Is the Sugar in Fruits Bad for You?

Is the Sugar in Fruits Bad for You?

When you are a diabetic, you tend to look at foods differently than other people do. When it comes to sweet or sugary items, you may often second-guess yourself when planning a meal. Considering the inherent sugar in fruits, you may question if certain foods are appropriate for you to eat. Even otherwise healthy foods, like fruits, can cause you to worry because of the natural sugars that exist. It also doesn’t help that there are quite a few myths surrounding diabetes and fruit consumption.

Here are a few facts, dispelled myths, and ideas to consider when it comes to diabetes and sugar intake.

I’m a Diabetic. Can I Eat Fruit?

According to the American Diabetes Association, yes, you certainly can—and should. Fruit is a critical component of most healthy diets. Whole fruits contain critical minerals, vitamins and antioxidants. They contain fiber, and can add a burst of flavor to any meal. They also make ideal snacks or desserts. Some high-antioxidant fruit choices that are suitable for diabetics include:

  • Apples
  • Apricots
  • Berries
  • Cantaloupes
  • Citrus fruit
  • Grapes
  • Mangoes
  • Papayas
  • Pineapples

What About Sugar Content?

The natural sugar in fruits makes them of particular concern to diabetics. However, just like any other food with carbohydrates, incorporating fruit into a diabetic diet is primarily a matter of eating moderate amounts and portioning appropriately throughout the day to keep your blood sugar levels within a manageable range. You will also want to aim for fresh, whole fruits rather than fruit juice, as the fiber is still present in a whole fruit. This is important; fiber helps make you feel full without making your blood sugar rise along the way. Therefore, to make the most of the fruits you do eat, aim for fruit with the peel or skin still on it.

Sugar Versus High Fructose Corn Syrup

What is high fructose corn syrup, and how does it differ from plain sugar? High fructose corn syrup is a common sweetener created from corn starch, sugar cane or sugar beets. It’s often found in sodas and fruit-flavored drinks, as well as in a range of other foods and condiments. Popular choices include barbecue sauces, noodles, pastas, crackers and breads.
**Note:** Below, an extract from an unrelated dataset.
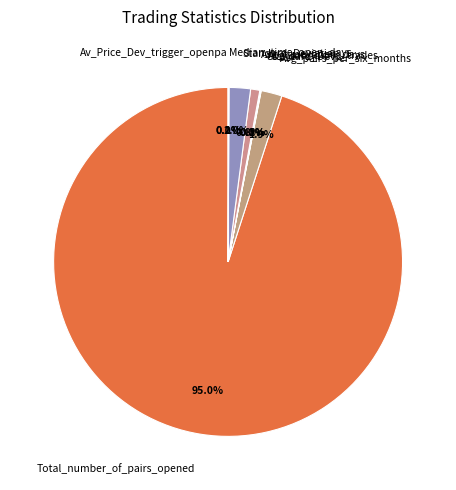

Which category has the biggest portion of the pie?

Total_number_of_pairs_opened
When discussing high fructose corn syrup, it’s often easiest to compare it with regular table sugar—also known as sucrose. Sucrose is a 50/50 mix of glucose and fructose, making it metabolize in a different way than fructose by itself. Fructose in general is processed by our bodies in a different kind of way than many other kinds of sugars are.
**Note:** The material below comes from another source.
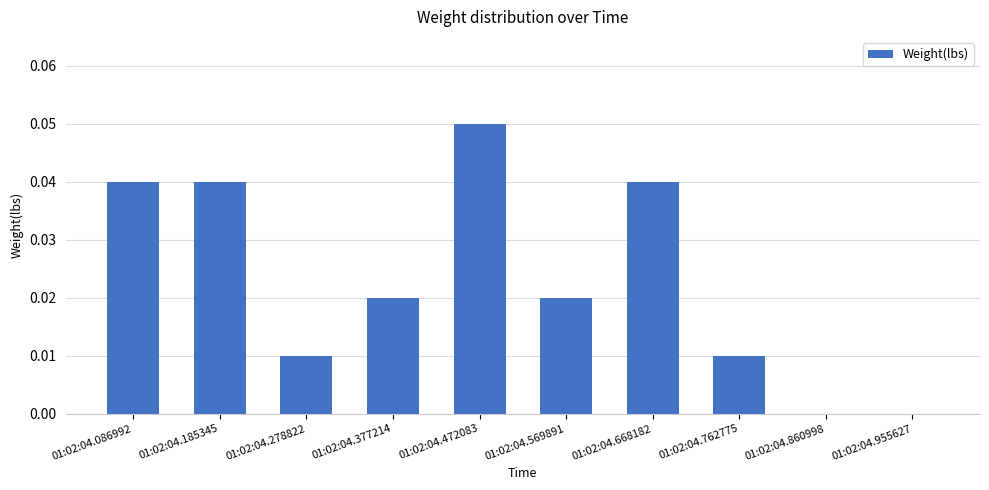

The chart shows a value of 0.0 at 01:02:04.278822. True or false?

True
The “fructose” in high fructose corn syrup gets its name from fruit sugars. In its natural form, fructose is a simple carbohydrate. It can be found in many different kinds of plants. Commercial fructose, however, does not contain the nutritional value that foods containing natural fructose have.

Health Implications of High Fructose Corn Syrup

Studies are continually being performed on high fructose corn syrup and its effects on the human body, including the bodies of diabetic patients. While there are no definitive answers at this time, many scientists have come to believe that consuming high dietary fructose, such as foods containing high fructose corn syrup, may cause metabolic reactions within the body that promote excess LDL cholesterol and triglyceride production. In addition, unlike the sugar in fruits, high fructose corn syrup may help foster an environment for insulin resistance within your body.

High fructose corn syrup can also contribute to the development or progression or metabolic syndrome. Metabolic syndrome refers to a group of conditions that help predict type 2 diabetes, stroke and heart disease. These conditions include high blood sugar, increased blood pressure, abnormal cholesterol or triglyceride levels, and excess body fat around the waist.

Everything in Moderation

When it comes to developing a healthy diabetic diet, you don’t have to eliminate sugars of all kinds from your diet. In fact, even the sugar in fruits is okay in limited quantities. What’s important to remember is that it really is all about moderation. Staggering your sugar intake throughout the day, ensuring you don’t overdo it at any one meal or time, is critical for maintaining a safe and steady blood sugar level. It may also be extremely helpful for you to consult with a nutritionist to help further tailor your diet to your body’s unique specifications.